Evet insanlar bir gruba mensup olmaya ve o mensubiyeti üzerlerine bir kimlik olarak giymeye genetiğinden ötürü eğilimlidir. Milyonlarca yılın hayatta kalma mücadelesi fıtratımıza bu eğilimi kazımış. Geçen yazımda bu eğilimin, yırtıcılardan korunma ve imkânları paylaşmak için gerekli olduğunu yazmıştım. Ancak insan bir taraftan mensup olacağı grup ararken diğer taraftan da rakip “Dış-grup” tarif ediyor. Belki insan toplumlarını tehdit eden unsur yırtıcılar kadar hayat çevrelerindeki başka gruplardı. Bu yüzden İç-Grup mutlaka Dış-Gruplar da gerektiriyor.

Kimliği savunmak

Bu yüzden bazı kimselerin, “Dünyada rekabet olmasa ne olur, din ve milliyet olmasa ne olur, bütün insanlık kardeş kardeş bir büyük topluluk hâlinde yaşayamaz mıyız?” düşünceleri güzeldir ama sosyal psikoloji biliminin aydınlattığı gerçeklere terstir. Sakharov Hürriyet Ödülü sahibi Nathan Sharansky, Defending Identiy (Kimliği Savunmak) kitabına kozmopolitiliğe örnek olarak John Lennon’un “Imagine (Hayal Et)” şarkısını alıp şöyle söylüyor:

“Batı, kimliksizliğin en derinden bağlı olduğu kendi değerlerine yönelik tehdidinden habersiz görünüyor. John Lennon, böyle bir ütopyaya yazdığı Imagine adlı şarkısında, cennet ve cehennemin, dinin ve ulus-devletlerin olmadığı, ‘öldürülecek veya uğruna ölünecek hiçbir şeyin olmayacağı, insanların kardeşliği’nin hüküm sürdüğü bir dünya tasarlar. Ama gerçek kardeşlerin olmadığı, hiç kimsenin bir diğerine veya bir yaşam biçimine bağlı olmadığı bir kardeşlik, boş bir havadan başka bir şey değildir.”

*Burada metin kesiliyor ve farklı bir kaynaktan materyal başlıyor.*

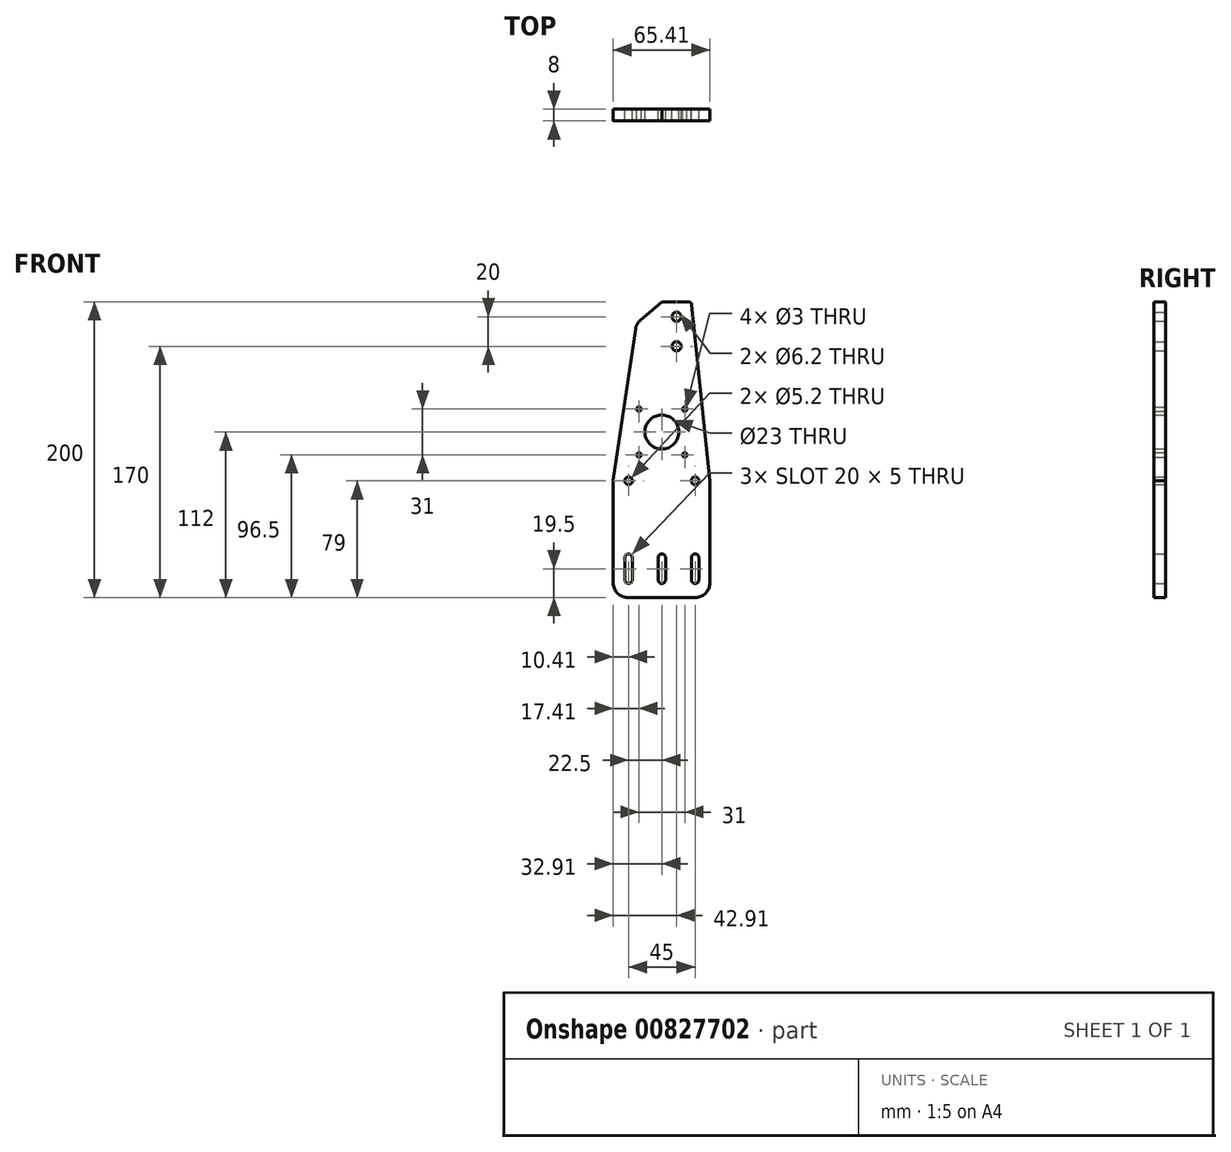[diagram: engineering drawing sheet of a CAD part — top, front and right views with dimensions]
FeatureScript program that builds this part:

Sharansky, o dünyada benim hiç gerçek kardeşim yok diyor.

Fukuyama ve kimlik

Yukarıda söylediğim gibi toplumların yöneticilerinin baş vazifesi, insanların o toplumun kimliğini takınmalarını sağlamak, mensubiyet duygusunu yaratmaktır. Tehlikeli olan insanların, mensup oldukları toplumun içinde alt toplumlar yaratması ve kendi toplumundaki başkalarını Dış-Grup olarak görmesidir. İşte bu tehlike çağımızın en ağırlıklı uluslararası politika yazarlarından Francis Fukuyama’ya Identity (Kimlik) kitabını yazdırdı.

Fukuyama, kimliğin, bütün milleti kapsaması gerektiğini söyler. Toplum, etnisitelere, din ve mezheplere veya cinsiyet eğilimlerine dayanan İç-Gruplara bölünmemelidir. Çünkü bu, beraberinde Dış-Gruplar yaratır ve toplumun bizden olmayan kesimlerine karşı düşmanlık getirir. Millî devletin de millî eğitimin de asıl görevi kapsayıcı millî kimliği güçlendirmektir.